Tidak Ada Titik Temu
Mediasi berakhir tanpa kesepakatan. Pihak warga menyatakan kesediaan untuk mengikuti kenaikan service charge jika mekanismenya dijelaskan dengan transparan, namun developer tetap bersikeras bahwa harga yang ditetapkan harus diterima tanpa proses musyawarah.
“Kami hanya ingin tahu mekanismenya. Jika mekanismenya jelas dan hasilnya masuk akal, misalnya naik dari Rp13.500 menjadi Rp15.000, kami siap membayar. Tapi yang terjadi sekarang, mereka memaksakan harga tanpa mekanisme, bahkan mengancam tetap memutus akses jika kami tidak membayar,” ujar Kristianto.

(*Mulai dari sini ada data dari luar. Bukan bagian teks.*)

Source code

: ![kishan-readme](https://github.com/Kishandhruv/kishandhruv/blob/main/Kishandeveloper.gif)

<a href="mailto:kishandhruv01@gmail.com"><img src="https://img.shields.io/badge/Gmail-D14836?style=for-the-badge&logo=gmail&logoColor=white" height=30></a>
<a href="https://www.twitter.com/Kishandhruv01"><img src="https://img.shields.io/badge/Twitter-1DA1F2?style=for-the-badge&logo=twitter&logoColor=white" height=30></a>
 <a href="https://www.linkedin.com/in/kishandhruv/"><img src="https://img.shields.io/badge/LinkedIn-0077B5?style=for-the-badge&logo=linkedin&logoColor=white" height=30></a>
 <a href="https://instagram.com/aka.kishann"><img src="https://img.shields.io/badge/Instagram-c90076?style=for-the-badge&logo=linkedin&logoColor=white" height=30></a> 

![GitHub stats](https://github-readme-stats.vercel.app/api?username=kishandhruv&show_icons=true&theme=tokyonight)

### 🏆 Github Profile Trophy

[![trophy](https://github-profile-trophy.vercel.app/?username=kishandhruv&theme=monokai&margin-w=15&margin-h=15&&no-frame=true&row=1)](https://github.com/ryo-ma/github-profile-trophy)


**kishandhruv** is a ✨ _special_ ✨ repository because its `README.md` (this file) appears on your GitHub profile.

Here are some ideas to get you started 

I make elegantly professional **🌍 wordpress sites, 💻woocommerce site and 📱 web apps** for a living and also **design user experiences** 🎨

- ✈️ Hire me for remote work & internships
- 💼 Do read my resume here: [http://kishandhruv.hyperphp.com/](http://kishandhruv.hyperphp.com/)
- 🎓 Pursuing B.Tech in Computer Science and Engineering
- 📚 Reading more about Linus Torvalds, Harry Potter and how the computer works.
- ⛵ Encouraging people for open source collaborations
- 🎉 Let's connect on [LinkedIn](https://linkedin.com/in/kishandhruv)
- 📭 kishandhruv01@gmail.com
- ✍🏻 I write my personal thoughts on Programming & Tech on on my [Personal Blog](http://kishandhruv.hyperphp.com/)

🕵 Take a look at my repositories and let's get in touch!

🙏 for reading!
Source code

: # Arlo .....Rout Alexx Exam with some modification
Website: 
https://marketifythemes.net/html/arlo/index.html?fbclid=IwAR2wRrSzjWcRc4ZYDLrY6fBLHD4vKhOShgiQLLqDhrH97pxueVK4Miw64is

Menurut warga, ancaman pemutusan akses ini bertentangan dengan Peraturan Wali Kota Surabaya serta tidak disebutkan dalam Perjanjian Bersama Jual Beli (PBJB).
“Di PBJB tidak ada klausul yang menyatakan akses bisa diputus jika harga service charge tidak dibayar. Ini jelas tidak adil,” tambahnya.
Kristianto juga menegaskan pentingnya musyawarah mufakat dalam menyelesaikan masalah ini.
“Kami hidup di Indonesia, di mana musyawarah mufakat adalah bagian dari budaya dan nilai hukum kita. Jika itu saja tidak dihargai, sebagai warga kecil kami hanya bisa berharap kepada undang-undang dan pemerintah untuk membela kami,” ujarnya.
Warga Bale Hinggil kini menempuh jalur hukum untuk menyelesaikan konflik ini. Salah satu langkah yang telah dilakukan adalah melaporkan dugaan tidak disetorkannya Pajak Bumi dan Bangunan (PBB) yang sudah dibayarkan warga kepada pihak developer.
“Proses hukum sudah berjalan. Kami hanya tinggal menunggu hasilnya,” ujar Kristianto.
Warga berharap pemerintah kota dapat turun tangan untuk menyelesaikan konflik ini secara adil.
“Kami hanya warga biasa yang ingin keadilan ditegakkan. Semoga ada solusi yang memihak kepada rakyat kecil,” tutup Kristianto.